Couldn’t have said it any better than you did.

Fara Mupesa · March 7, 2011 at 7:29 pm

As an African, I totally agree with Moyo, and am amazed that it has taken so long for someone to stand up and say out loud what is so obvious.
Owen’s review is typical of another problem we always see in Africa: An African, born and brought up in Africa, with deep ties with the continent, explains Africa’s problems – and Owen, an American, comes out and claims that she is wrong.
Is it really possible that Owen understands Africa’s problems better than Moyo? Of course not. It is relevent, though, that Owen’s job and livelihood depends on the Aid industry, and that is obviously more important to him than Africa’s future

Owen replies:

I’m not sure if you’ve read my review of her book, Fara; but in it I say that there is a possible case to be made of the kind that Dambisa seems to want to advance, but that Dambisa Moyo doesn’t make it. She provides neither cogent argument nor evidence for her point of view. Your comment strikes me much the same way (especially as you, like her, don’t seem to be able to get simple facts straight – for example, I’m not an American, as a few seconds of research on this website would have revealed). So if you have arguments to advance for her point of view, I’ll be glad to hear them. But just saying you agree with her because you want to agree with her is not a very useful contribution to the debate.

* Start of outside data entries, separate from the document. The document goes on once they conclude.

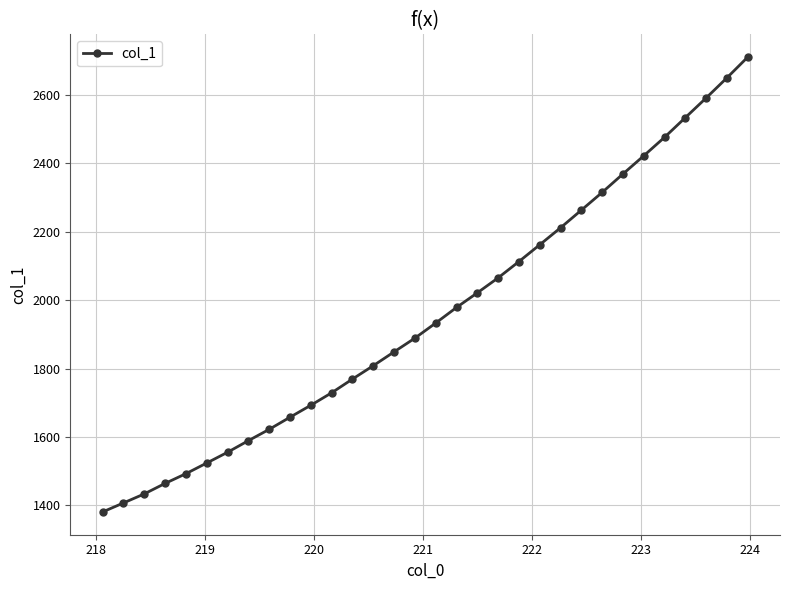

What is the average value?

1958.8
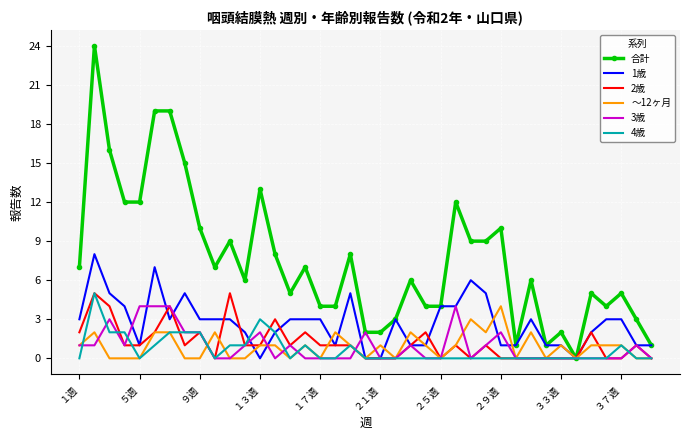

What is the greatest value displayed?

24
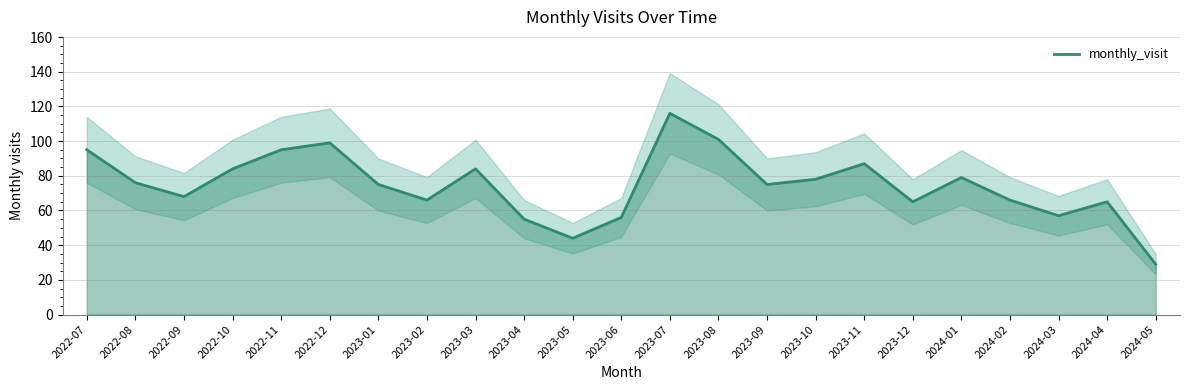

How many data points are above 75?

11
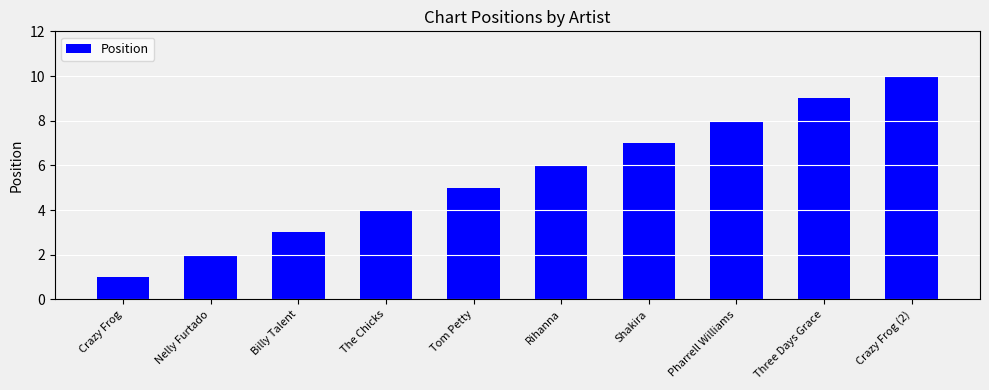

The chart shows a value of 7 at Shakira. True or false?

True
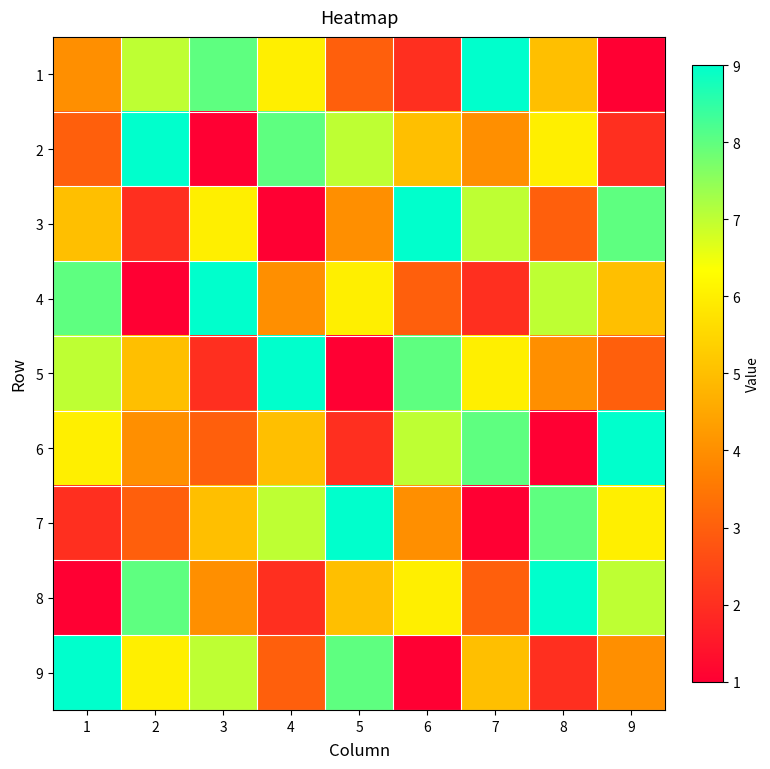

Reading left to right, extract all data points from this chart.

1: 1=4	2=7	3=8	4=6	5=3	6=2	7=9	8=5	9=1
2: 1=3	2=9	3=1	4=8	5=7	6=5	7=4	8=6	9=2
3: 1=5	2=2	3=6	4=1	5=4	6=9	7=7	8=3	9=8
4: 1=8	2=1	3=9	4=4	5=6	6=3	7=2	8=7	9=5
5: 1=7	2=5	3=2	4=9	5=1	6=8	7=6	8=4	9=3
6: 1=6	2=4	3=3	4=5	5=2	6=7	7=8	8=1	9=9
7: 1=2	2=3	3=5	4=7	5=9	6=4	7=1	8=8	9=6
8: 1=1	2=8	3=4	4=2	5=5	6=6	7=3	8=9	9=7
9: 1=9	2=6	3=7	4=3	5=8	6=1	7=5	8=2	9=4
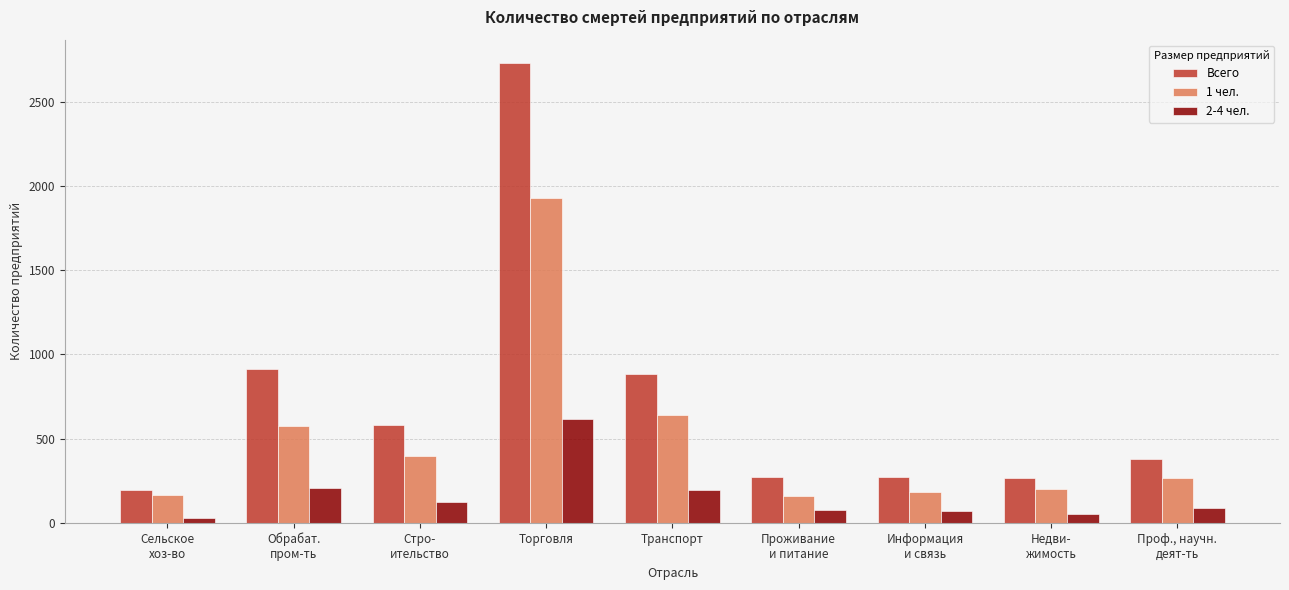

What is the difference between the second highest and second lowest values in the 1 чел. series?

476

Dambisa’s most recent book, How the West Was Lost, gives us a good insight into the quality of her scholarship. I commend to you Alan Beattie’s review of it in the Financial Times.

Owen

Derrick Muwina · July 3, 2011 at 3:54 am

Owen, thank you for the review and you certainly raise critical issues Dr. Moyo left out in “Dead Aid.” I think that one of the problems with any discussion of economics is the ahistorical approach and lack of philosophical argumentation. First, Dead Aid lacks both in history and in philosophical sophistication for which a topic of this nature demands. What I find intriguing is that Niall Ferguson who wrote the preface seems to send out a cautionary note by stating, “The correlation is certainly suggestive, even if the causation may be debated” (pX). Dr. Moyo would have done well to show with hard evidence that aid is directly responsible for the things she claims by using statistical data and historical analysis. It seems this was not just an exercise in economics, but in philosophical argumentation as well. Second, Dr. Moyo does not engage her sources well. For example, the misrepresentation of Marx Weber’s thesis (page 31) is a good case in point. Third, I am concerned with the reluctance of some Africans to engage critically the book on grounds that it is a product of an African and therefore exposes Global North hegemonic practices. However, one can argue that free markets economics run amok is as much to blame for the failure of less industrialized countries and now the economic mess in North America/Western Europe as “Dead Aid.” Africans are mistaken to embrace the book just because the writer is African. Equally wrong is to dismiss non-Africans who are raising issues with Dr. Moyo’s presentations simply because they are non-African. Moreover, this is coming from an African, Zambian born who has had the privilege like Dr. Moyo to access American education at its highest levels.